Text passage:
As I noted earlier, we will continue to book asbestos-related charges as we accrue expenses and update the liability although the liability shouldn't be subject to the consistent volatility that we witnessed previously. We will present their impact clearly to you to help you understand our performance both with and without these charges. As always, we will continue to focus our attention on managing both the settlement of claims and the collection of insurance to minimize the effect on our cash flows.
Total spending for asbestos claims and expenses should decline in 2007 while insurance collections should increase. As a result, our net outflows for asbestos claims and expenses should be lower in 2007 than they were in 2006.
In summary, we are very pleased with what we accomplished in 2006 and we are excited about the prospects for continued improvement in 2007. We expect sales to increase and our earnings to improve, whether they are measured before or after the impact of asbestos-related expenses. We will continue to generate strong cash flows in the managed asbestos settlements to contain their effect on our cash flows. We will look hard for acquisitions that will add value and we'll focus on expanding our product lines and market presence in ways that will improve our profitability and ensure our success for the future.
Thanks for your attention and now we'll open the lines for your questions.
Operator
(OPERATOR INSTRUCTIONS) Liam Burke, Ferris, Baker Watts.
Liam Burke - Analyst
On Garlock, you reported much better profitability. Was any of that the benefit of the Palmyra Plant upgrade?
Ernie Schaub - President and CEO
Not specifically. We just started moving into the plant -- into the facility late in the year, piecemeal by piecemeal. But having said that, we are benefiting from the results of contractual changes that were made on the part of the union and the employees up there to help us make the investment in this facility. They put their names and their input on the line and gave something to help us make this facility a success. As you know, when we built this facility we needed their help and we needed the help of the state of New York, and they both chipped in and made it work. So we are able to get productivity improvements in that method.

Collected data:
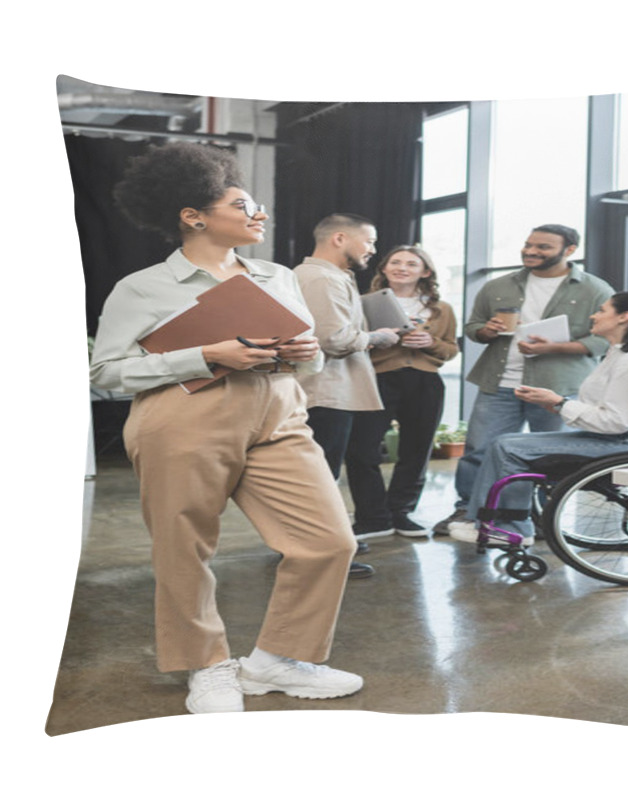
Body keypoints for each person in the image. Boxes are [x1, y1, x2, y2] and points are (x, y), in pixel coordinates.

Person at [89, 142, 363, 715]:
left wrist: (306, 351)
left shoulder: (278, 276)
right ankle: (207, 666)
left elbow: (307, 358)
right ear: (193, 215)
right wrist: (206, 354)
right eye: (243, 204)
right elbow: (105, 372)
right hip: (184, 419)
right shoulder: (141, 288)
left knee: (328, 540)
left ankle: (280, 658)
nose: (258, 213)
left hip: (280, 413)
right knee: (184, 547)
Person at [448, 291, 628, 546]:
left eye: (602, 310)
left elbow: (616, 422)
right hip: (624, 438)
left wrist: (559, 403)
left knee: (508, 447)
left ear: (624, 317)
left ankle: (509, 527)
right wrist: (557, 405)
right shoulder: (623, 355)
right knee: (505, 442)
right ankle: (497, 522)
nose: (594, 315)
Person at [433, 224, 614, 534]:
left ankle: (544, 517)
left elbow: (605, 340)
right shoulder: (497, 285)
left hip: (558, 388)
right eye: (529, 244)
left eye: (543, 247)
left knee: (552, 456)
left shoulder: (594, 289)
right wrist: (485, 331)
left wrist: (554, 346)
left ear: (569, 251)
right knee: (479, 450)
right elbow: (474, 327)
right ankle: (468, 510)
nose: (531, 251)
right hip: (500, 384)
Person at [294, 214, 401, 565]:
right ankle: (318, 552)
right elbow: (333, 339)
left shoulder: (332, 277)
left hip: (333, 389)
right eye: (368, 241)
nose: (373, 249)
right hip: (324, 391)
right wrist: (377, 337)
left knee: (322, 473)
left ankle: (320, 546)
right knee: (320, 476)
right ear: (340, 238)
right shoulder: (321, 278)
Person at [345, 245, 459, 538]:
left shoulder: (441, 309)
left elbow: (450, 350)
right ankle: (372, 517)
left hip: (425, 382)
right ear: (383, 268)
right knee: (361, 449)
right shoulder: (364, 304)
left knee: (417, 450)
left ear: (425, 272)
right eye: (395, 262)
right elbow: (353, 342)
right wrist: (380, 338)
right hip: (377, 379)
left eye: (411, 263)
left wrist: (429, 343)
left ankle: (401, 512)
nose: (402, 268)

Work instructions:
a - From the earnings call transcript, list each party that Ernie Schaub says contributed to making the new facility work.
b - In the earnings call transcript, when did the company begin moving into the new facility?
These items are separate material and are not part of the earnings call transcript.

Solved tasks:
a -
- The union
- The employees
- The state of New York

b - Late in the year, piece by piece.